What Trump and de Blasio have in common

Both face political trouble.

They may be ideological opposites, but President Donald Trump and Mayor Bill de Blasio have more in common than you might think.

Both were elected from large fields of contenders, both running against the establishment. Criticizing the establishment and casting himself as anti-elitist, Trump defeated a cast of mainstream Republicans and the mainstream Democrat, Hillary Clinton.

Criticizing the NYPD’s stop-and-frisk policy and casting himself as anti-police, de Blasio beat his mainstream opponent, then- City Council Speaker Christine Quinn, in the primary.

Both made misjudgments early in their terms. Trump is still making them. A major policy pronouncement — his executive order suspending immigration from seven Muslim-majority countries — was stayed by the courts. Many in the NYPD believe that what they saw as de Blasio’s anti-cop rhetoric created the environment that led to the fatal shootings of two officers.

Both face political trouble. The Manhattan district attorney’s office is investigating de Blasio’s fundraising practices, and federal prosecutors are probing whether the mayor or city officials gave preferential treatment to contributors in exchange for donations.
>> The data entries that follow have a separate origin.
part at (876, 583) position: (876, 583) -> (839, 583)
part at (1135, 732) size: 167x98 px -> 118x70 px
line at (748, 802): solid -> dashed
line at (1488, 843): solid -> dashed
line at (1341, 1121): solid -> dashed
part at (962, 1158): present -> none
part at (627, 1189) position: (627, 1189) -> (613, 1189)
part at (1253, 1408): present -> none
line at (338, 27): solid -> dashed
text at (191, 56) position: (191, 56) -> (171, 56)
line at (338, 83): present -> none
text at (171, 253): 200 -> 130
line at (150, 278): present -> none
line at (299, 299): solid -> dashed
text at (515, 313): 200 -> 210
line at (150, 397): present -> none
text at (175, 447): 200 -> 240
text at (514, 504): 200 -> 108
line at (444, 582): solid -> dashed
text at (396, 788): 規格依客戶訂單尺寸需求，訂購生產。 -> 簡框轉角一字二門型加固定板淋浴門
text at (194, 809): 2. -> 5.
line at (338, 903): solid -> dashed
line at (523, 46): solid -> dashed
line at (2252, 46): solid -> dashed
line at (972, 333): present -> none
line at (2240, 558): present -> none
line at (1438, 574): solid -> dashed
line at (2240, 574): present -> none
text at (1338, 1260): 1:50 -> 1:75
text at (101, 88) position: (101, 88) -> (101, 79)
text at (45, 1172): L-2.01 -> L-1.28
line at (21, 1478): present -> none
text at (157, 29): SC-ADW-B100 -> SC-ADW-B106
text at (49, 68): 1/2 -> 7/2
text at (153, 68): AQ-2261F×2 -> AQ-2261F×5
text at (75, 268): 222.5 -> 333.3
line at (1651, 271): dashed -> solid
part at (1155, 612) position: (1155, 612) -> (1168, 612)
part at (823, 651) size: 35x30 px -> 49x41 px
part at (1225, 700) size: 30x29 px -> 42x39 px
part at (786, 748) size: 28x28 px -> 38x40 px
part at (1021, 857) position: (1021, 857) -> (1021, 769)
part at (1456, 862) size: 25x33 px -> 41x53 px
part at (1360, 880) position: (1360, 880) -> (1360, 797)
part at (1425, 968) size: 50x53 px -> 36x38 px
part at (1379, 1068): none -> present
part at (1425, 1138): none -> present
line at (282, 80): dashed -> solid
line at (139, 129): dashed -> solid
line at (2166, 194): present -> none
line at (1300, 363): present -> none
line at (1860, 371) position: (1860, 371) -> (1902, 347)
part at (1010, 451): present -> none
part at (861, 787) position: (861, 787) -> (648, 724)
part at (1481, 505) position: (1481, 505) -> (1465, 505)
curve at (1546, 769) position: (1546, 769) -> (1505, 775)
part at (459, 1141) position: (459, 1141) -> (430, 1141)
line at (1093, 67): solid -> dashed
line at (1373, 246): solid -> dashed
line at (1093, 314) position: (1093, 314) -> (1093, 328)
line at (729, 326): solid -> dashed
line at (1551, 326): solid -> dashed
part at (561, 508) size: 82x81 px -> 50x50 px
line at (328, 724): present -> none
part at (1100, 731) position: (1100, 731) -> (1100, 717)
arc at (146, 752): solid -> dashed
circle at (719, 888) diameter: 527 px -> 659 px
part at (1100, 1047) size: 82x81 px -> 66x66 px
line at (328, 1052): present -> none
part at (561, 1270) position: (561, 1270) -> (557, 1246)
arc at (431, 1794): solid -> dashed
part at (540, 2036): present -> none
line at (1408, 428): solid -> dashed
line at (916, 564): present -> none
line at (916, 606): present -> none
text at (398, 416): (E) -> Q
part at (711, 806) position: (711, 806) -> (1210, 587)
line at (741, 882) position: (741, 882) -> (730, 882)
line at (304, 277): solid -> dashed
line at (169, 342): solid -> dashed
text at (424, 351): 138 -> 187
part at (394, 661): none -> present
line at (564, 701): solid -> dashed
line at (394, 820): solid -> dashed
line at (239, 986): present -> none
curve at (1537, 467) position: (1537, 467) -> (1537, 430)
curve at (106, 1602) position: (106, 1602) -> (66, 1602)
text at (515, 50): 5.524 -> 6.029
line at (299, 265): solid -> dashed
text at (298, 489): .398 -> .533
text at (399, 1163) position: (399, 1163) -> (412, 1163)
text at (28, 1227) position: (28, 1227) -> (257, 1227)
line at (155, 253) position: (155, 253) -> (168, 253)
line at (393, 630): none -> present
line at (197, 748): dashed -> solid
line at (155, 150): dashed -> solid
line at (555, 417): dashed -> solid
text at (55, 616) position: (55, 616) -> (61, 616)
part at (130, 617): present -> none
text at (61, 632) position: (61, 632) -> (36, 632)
Trump’s firing of retired Lt. Gen. Michael Flynn may just be the beginning of investigations into Flynn’s and Trump’s Russian connections that could have lasting damage for his presidency, if not lead to impeachment.

Both remain captives of their inner selves. Trump seems unable to stop himself from tweeting off the cuff, and de Blasio cannot shake free of his radical predilections.

On Feb. 8, Trump attacked retailer Nordstrom after it said it would drop his daughter’s fashion line. He tweeted: “My daughter Ivanka has been treated so unfairly by @Nordstrom. She is a great person — always pushing me to do the right thing! Terrible!”

And de Blasio tweeted to laud President Barack Obama’s decision to commute the sentence of Oscar Lopez Rivera, a member of a Puerto Rican terrorist group responsible for 100 bombings in the 1970s and 1980s, including a bombing at Fraunces Tavern that killed four and another at Police Plaza that permanently injured three NYPD officers.

De Blasio tweeted: “Thank you POTUS . . . Congratulations for all who fought for this day.”